Any optimization problem must have a clear, unambiguous specification and a way to define the goodness of the solution. Today, we have neither.
For many, the long-term dream for AI within EDA is the ability to define a set of goals and tell the computer to go design it for them. A short while later, an optimized design will pop out. All of today’s EDA tools will remain hidden, if they even exist at all. You would only be limited by your imagination.
But we also know that AI is not to be trusted today, especially when millions of dollars are at stake for every error it makes. There has to be some kind of verification.
There are a few other issues. First, it relies on someone being able to define a complete and unambiguous specification. I am not aware of anyone having achieved this without at least a few iterations after problems have been identified. Even something like the RISC-V ISA specification, which was vetted by a large number of eyes, was shown to have problems. Is it 100% correct today? Probably not. This is why we continue to do verification.
But the second problem is that any automatic process needs to know what better means. Even for optimization, which many see as a stepping stone, the AI system needs goals that can be evaluated. They must be able to unequivocally say that one design is better than another. But what does better mean?
I have been writing recently about the relevance of PPA metrics in today’s designs, and while the industry is reluctant to say they have little relevance, it is just as quick to say that these are not the primary metrics used to make decisions. Designs have become way too complex, and the physics that links problem spaces together make it impossible to fully understand all of the dependencies.
When talking to one processor manufacturer, they longed for the past when the simple goal was to produce a design with a higher clock rate. Nothing else mattered. But then power scaling broke down and it became increasingly difficult to increase clock rates. The design objective shifted, and the metrics changed to look more at computation rates. Multiple cores were used to solve the problem so that the total number of MIPS could increase while maintaining the same clock rate.
But then came thermal issues. This limited the power density, such that you could not just build a massive array of cores all running flat out for long periods of time. The temperatures would get to the point where the chip would start to melt. Before that happens, you have to slow the clock for all the cores down, and possibly reduce the voltage so they consume less power. There goes your sustainable performance.
Of course, you could just spread the cores out more, but that would increase cost and size, which may be limited by the device in which you want your system to operate. Then you start to add other concerns like safety, security, and reliability, all of which impact the design and its implementation. Every factor you have to consider makes it a bigger problem. Today, we are just getting a first glimpse at this complexity when we start to consider the implications of shift left within the design flow. In a nutshell, it says that what used to be separatable back-end concerns now impact front-end decisions to a degree where they cannot be left until later.
When humans design, they leave safety margins for everything they are not 100% certain about, and they almost always add some capabilities they believe will future-proof their products. While machines may be able to help with the former, they cannot help with the latter. This is highly subjective, and there are few experts in the field who are capable of building in just enough without costing too much.
By definition, machines cannot do this until they can predict the future. While the rate of change in AI capabilities is stunning, I am not sure I will be around to see this. But then we should remind ourselves about Arthur C. Clarke’s three laws:
What we do today in semiconductors would have been considered magic just a few decades ago, and many a pundit has had to eat his words when talking about how constrained things will be in the future. Who amongst us could have predicted what has happened over just the past two years with ChatGPT?
Aloha
Who indeed.
Happy T-day. Jolly December Solstice. And Awesome Adiabatic 2025!!

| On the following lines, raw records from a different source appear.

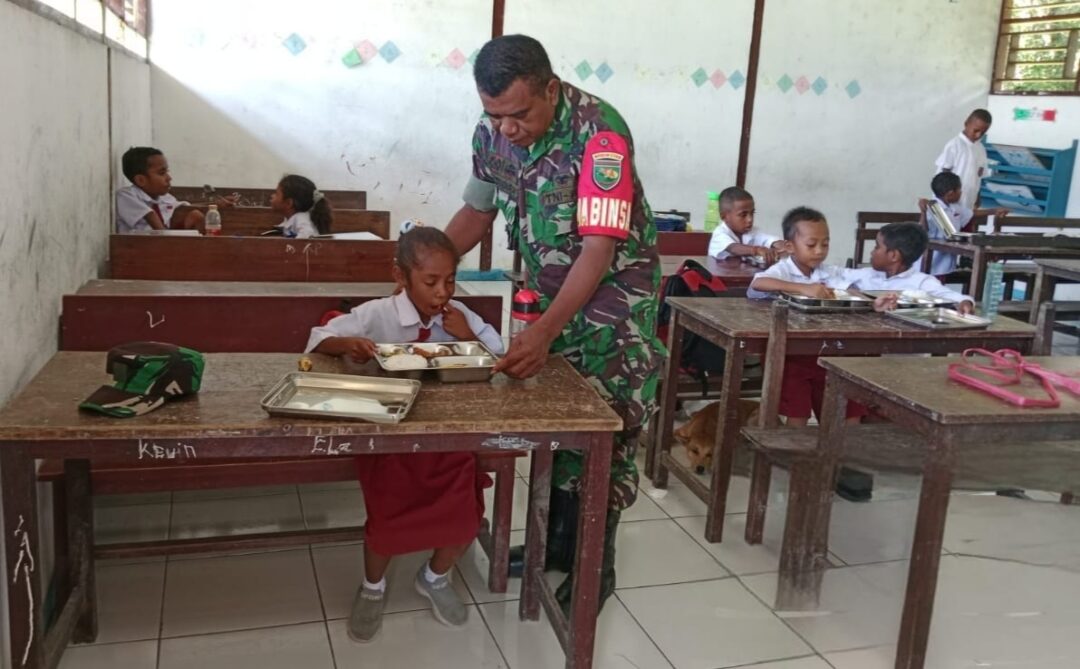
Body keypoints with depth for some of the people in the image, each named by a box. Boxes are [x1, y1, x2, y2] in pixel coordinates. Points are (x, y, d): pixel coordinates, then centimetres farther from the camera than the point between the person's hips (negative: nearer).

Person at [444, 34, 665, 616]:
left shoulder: (599, 132, -29)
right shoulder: (492, 132, -9)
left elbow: (600, 249, -32)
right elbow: (477, 212, 6)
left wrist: (544, 333, -41)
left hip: (615, 289, -6)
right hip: (550, 289, 6)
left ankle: (596, 567, 14)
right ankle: (557, 541, 27)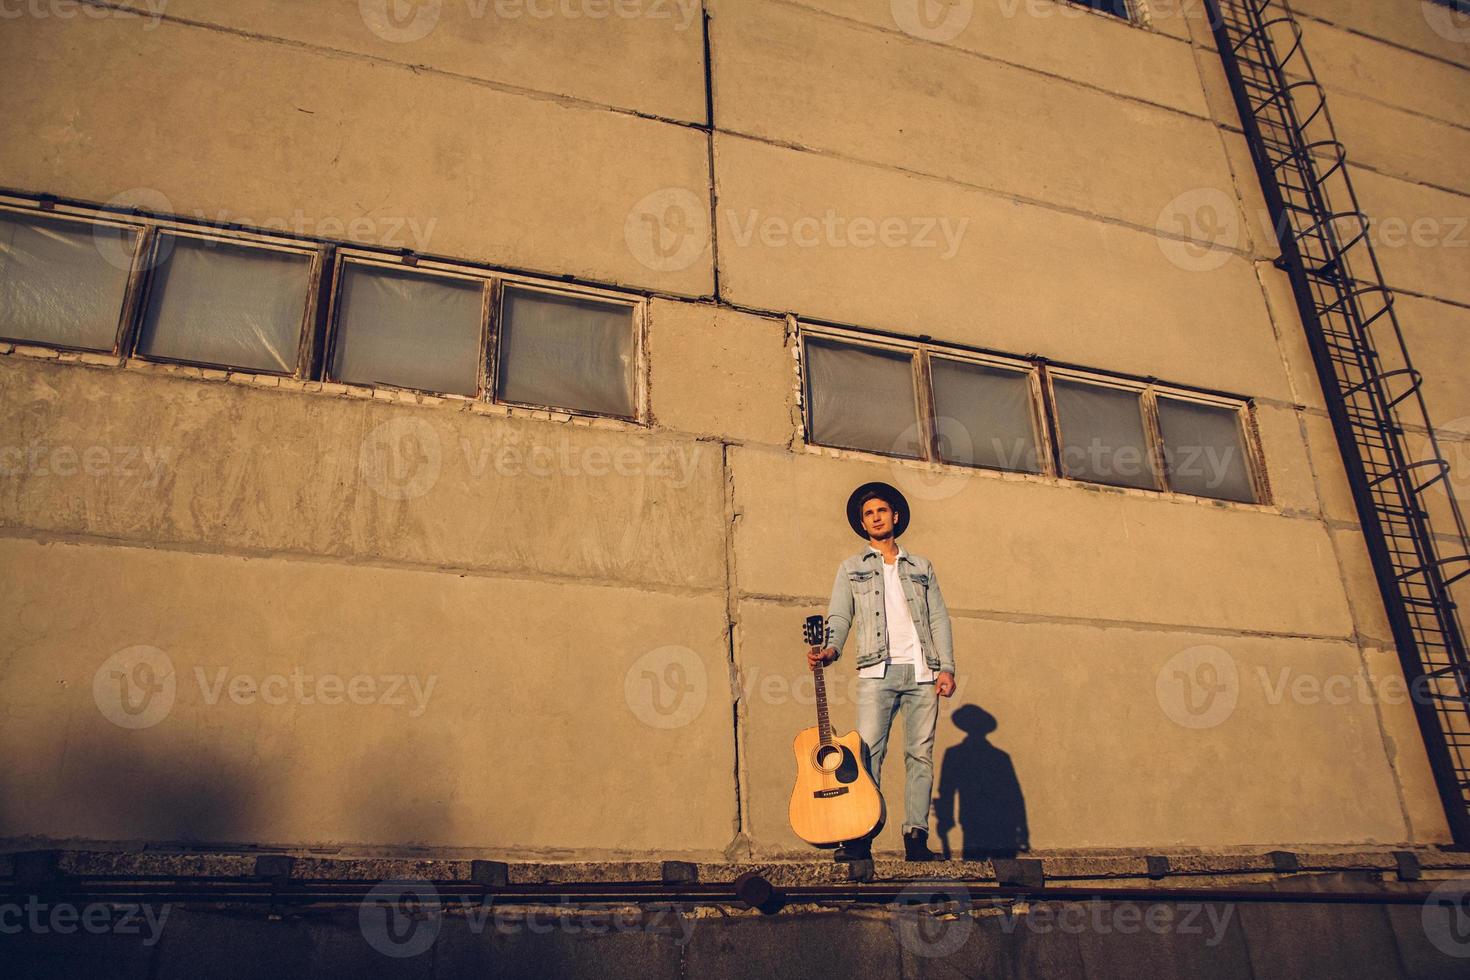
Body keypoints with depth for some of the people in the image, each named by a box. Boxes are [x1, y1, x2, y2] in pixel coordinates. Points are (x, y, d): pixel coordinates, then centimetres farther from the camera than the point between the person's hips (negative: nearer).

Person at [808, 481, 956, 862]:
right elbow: (840, 616, 5)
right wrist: (831, 648, -16)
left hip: (923, 672, 2)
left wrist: (946, 667, 0)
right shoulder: (852, 569, 17)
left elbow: (939, 619, 13)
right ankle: (860, 837, -11)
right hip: (877, 671, -2)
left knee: (920, 753, -1)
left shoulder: (921, 567, 21)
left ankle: (916, 836, 2)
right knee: (868, 751, -12)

Always enjoy and benefit from you sharing your thoughts.
Beaucoup Mahalo, Art
It appears that for EDA there are a number of ways that persistent data collection, and building dashboards with statistical distributions across teams will highlight and confirm specific things that can meaningfully improve iteration time, focus and schedule.

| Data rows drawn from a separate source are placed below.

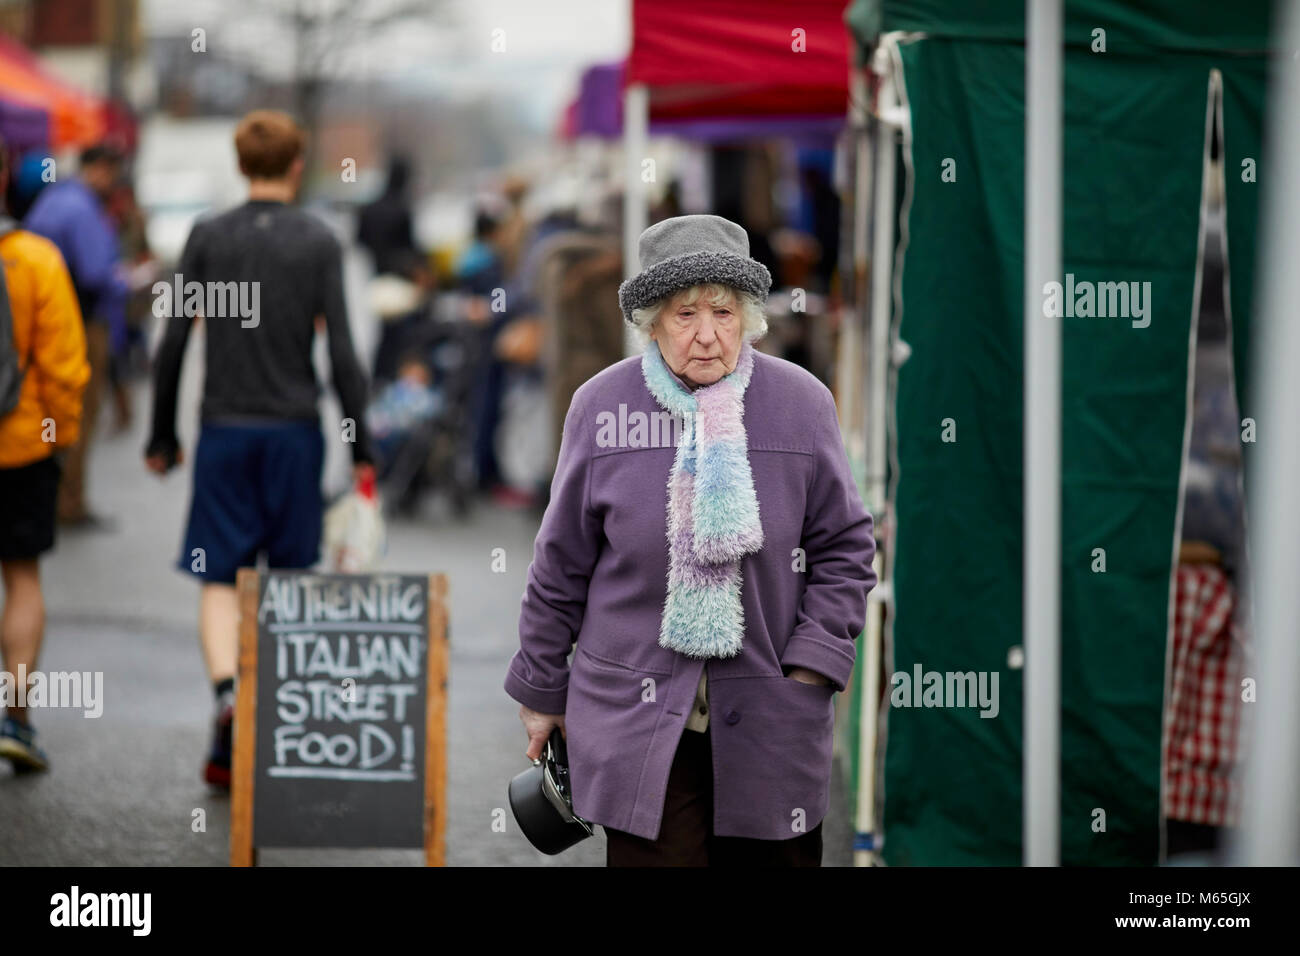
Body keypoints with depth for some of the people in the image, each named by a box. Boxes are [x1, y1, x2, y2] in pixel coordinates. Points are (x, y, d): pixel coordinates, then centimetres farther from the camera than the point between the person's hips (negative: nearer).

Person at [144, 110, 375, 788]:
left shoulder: (207, 238, 1)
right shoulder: (319, 243, -2)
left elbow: (172, 343, 0)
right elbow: (342, 352, -6)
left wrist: (162, 437, 9)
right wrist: (360, 449, -1)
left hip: (223, 432, 0)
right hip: (294, 429, 0)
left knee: (219, 580, 1)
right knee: (289, 582, 11)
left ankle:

Lacking a statistical analysis, refactoring can be viewed as purely an additive schedule or functional risk and proposals and execution of any initiatives lack hard numbers to drive decisions, track impact and inform learning.
The attention of any team member is a precious commodity and projects are cyclical. So even with dashboards it can be that simple impactful steps are not taken.
I suspect that in this more constrained context AIs may be well suited to tirelessly search through the data and bring actionable items to the attention of the teams.
Examples may include targeted effort on faster coverage closer only for teams that represent a significant fraction of total cluster load and a focus on IT/flow issues that are known to be both recurrent and impactful.
In longer time scales this kind of persistent data collection should let teams build a digital twin of the development process itself, for data driven project scheduling, risk assessment and architectural tuning of the development process itself in much the same way the chip architectures themselves are iterated.
I feel the EDA companies will be able to step past point problems of faster constraint solve, faster coverage closure… better place and route …to provide insights and tracking of specific changes can have a demonstrated impact on day to day resource constrained IP development.